Ever since I purchased my Tivo, the two missing options have never offerred any content for me, no loss there.


----------



## Automan (Oct 29, 2000)

Perhaps a Tivo service cutback to celibrate the new year?

I did however use to use the classic movies option now and again but no more 

Automan.


----------



## Andy Leitch (Apr 30, 2005)

ukcobra said:


> Yep, noticed this a couple of days ago.....
> 
> Ever since I purchased my Tivo, the two missing options have never offerred any content for me, no loss there.

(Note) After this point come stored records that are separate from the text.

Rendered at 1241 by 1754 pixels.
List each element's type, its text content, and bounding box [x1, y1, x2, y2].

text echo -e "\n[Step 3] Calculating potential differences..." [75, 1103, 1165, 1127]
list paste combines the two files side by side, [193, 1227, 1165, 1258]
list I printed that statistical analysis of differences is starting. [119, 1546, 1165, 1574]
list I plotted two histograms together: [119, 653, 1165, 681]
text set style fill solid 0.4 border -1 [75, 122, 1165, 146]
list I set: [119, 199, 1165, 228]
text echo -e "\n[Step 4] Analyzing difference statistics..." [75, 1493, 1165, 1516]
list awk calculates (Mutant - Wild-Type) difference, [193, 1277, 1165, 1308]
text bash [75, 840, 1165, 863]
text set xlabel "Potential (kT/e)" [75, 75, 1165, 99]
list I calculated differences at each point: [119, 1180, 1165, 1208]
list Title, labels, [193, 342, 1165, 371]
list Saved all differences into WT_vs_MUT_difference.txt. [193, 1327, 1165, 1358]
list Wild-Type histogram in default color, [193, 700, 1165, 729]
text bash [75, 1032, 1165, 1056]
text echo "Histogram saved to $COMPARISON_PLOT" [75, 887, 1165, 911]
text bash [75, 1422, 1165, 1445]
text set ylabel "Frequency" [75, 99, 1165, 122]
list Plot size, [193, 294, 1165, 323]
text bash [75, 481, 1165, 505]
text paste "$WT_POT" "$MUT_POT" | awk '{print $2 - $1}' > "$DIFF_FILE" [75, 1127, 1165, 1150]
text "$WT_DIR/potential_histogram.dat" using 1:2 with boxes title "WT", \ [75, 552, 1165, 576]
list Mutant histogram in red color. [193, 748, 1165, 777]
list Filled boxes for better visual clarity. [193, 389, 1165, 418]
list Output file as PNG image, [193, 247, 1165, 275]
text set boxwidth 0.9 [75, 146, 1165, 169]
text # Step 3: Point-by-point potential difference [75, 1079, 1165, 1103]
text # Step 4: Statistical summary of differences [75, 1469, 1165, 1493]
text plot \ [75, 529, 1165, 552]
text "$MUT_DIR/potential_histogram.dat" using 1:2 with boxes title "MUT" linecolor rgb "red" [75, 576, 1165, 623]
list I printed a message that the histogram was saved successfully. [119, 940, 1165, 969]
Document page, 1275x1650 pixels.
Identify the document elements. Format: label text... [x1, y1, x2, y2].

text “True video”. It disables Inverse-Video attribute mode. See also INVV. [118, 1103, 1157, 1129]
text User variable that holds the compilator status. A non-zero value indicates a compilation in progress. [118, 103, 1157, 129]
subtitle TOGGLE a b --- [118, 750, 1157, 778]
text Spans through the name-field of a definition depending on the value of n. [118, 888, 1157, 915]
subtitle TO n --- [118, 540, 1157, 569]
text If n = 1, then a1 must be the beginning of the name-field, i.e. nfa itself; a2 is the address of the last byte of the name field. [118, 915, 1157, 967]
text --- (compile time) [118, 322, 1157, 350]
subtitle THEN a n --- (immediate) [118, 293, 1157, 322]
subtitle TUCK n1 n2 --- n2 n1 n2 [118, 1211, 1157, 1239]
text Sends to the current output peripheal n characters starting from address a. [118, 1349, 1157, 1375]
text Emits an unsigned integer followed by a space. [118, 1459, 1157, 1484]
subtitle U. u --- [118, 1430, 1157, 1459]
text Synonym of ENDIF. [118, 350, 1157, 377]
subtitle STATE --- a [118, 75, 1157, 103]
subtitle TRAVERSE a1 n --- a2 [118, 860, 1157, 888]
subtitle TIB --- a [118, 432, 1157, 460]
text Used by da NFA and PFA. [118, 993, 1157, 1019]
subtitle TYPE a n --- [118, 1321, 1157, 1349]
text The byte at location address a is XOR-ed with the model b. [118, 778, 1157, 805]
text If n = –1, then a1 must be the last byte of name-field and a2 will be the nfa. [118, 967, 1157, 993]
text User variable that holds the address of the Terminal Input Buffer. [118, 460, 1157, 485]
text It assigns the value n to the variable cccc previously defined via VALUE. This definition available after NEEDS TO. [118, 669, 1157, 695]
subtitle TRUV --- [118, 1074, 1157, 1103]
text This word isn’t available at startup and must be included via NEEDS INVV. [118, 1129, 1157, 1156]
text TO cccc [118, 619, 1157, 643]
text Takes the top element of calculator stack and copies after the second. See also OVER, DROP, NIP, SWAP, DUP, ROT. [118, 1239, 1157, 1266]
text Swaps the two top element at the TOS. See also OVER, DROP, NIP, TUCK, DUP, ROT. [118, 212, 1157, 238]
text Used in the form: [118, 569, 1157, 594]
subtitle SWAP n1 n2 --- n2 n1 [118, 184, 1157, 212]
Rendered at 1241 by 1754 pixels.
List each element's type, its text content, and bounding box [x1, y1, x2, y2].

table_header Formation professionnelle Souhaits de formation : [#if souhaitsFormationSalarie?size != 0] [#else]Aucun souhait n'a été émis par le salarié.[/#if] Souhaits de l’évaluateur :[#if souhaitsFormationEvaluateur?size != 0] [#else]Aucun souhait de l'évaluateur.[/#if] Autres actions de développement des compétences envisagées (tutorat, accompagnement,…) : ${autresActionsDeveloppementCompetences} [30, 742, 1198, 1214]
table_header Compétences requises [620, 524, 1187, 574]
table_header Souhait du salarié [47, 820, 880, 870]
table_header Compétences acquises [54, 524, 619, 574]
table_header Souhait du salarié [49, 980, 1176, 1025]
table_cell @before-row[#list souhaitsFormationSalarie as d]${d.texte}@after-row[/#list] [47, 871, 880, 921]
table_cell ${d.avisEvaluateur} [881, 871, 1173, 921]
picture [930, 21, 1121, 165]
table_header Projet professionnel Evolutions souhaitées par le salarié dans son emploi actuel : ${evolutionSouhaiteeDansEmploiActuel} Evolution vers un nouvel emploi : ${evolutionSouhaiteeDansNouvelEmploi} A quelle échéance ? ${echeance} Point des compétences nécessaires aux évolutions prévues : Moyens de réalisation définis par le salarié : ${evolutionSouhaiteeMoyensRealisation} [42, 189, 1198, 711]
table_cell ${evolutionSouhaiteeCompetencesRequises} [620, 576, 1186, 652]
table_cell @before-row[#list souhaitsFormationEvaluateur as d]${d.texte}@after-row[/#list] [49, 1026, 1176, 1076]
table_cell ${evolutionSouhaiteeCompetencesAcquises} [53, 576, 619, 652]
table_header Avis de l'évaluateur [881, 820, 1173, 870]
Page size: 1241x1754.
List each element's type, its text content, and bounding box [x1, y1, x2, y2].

Even if you didn't use them, they are important features to have and shouldn't be dismissed in such a casual manner. Without them it breaks the UI, TiVo/9 no longer works has it should and TiVo shouldn't be allowed to think that they can provide a reduced service but still charge the full monthly amount.


----------



## Glen (May 9, 2004)

You will find that the missing options do infact come and go quite often! dont worry! nothing wrong!


----------



## worm (Feb 10, 2005)

It's not a reduced service, and is a known problem

It is thought to be connected to problems with missing schedule data, and has happened (and been resolved quickly) in the past

see http://www.tivocommunity.com/tivo-vb/showthread.php?p=3635854&&#post3635854

not a great deal of reassurance I know, but it's not a major issue, and based on previous experience it will be sorted out fairly quickly


----------



## GarySargent (Oct 27, 2000)

Just to confirm this is a fault TiVo have identified and are in the process of rectifying. It is not an intentional reduction of the service.


----------



## DeadKenny (Nov 9, 2002)

Not that I used them anyway, but I noticed they dissapeared a while back then came back, but then again noticed they'd gone last night.


----------



## OzSat (Feb 15, 2001)

They are back now


----------



## scgf (Oct 24, 2000)

I use them a lot. I particularly liked the Radio Times recommendations we used to have. For me it was one of the big benefits of the TiVo service. What we have now (most of the time) is a poor reflection of what Inside TiVo used to be like. I often found several gems this way.


----------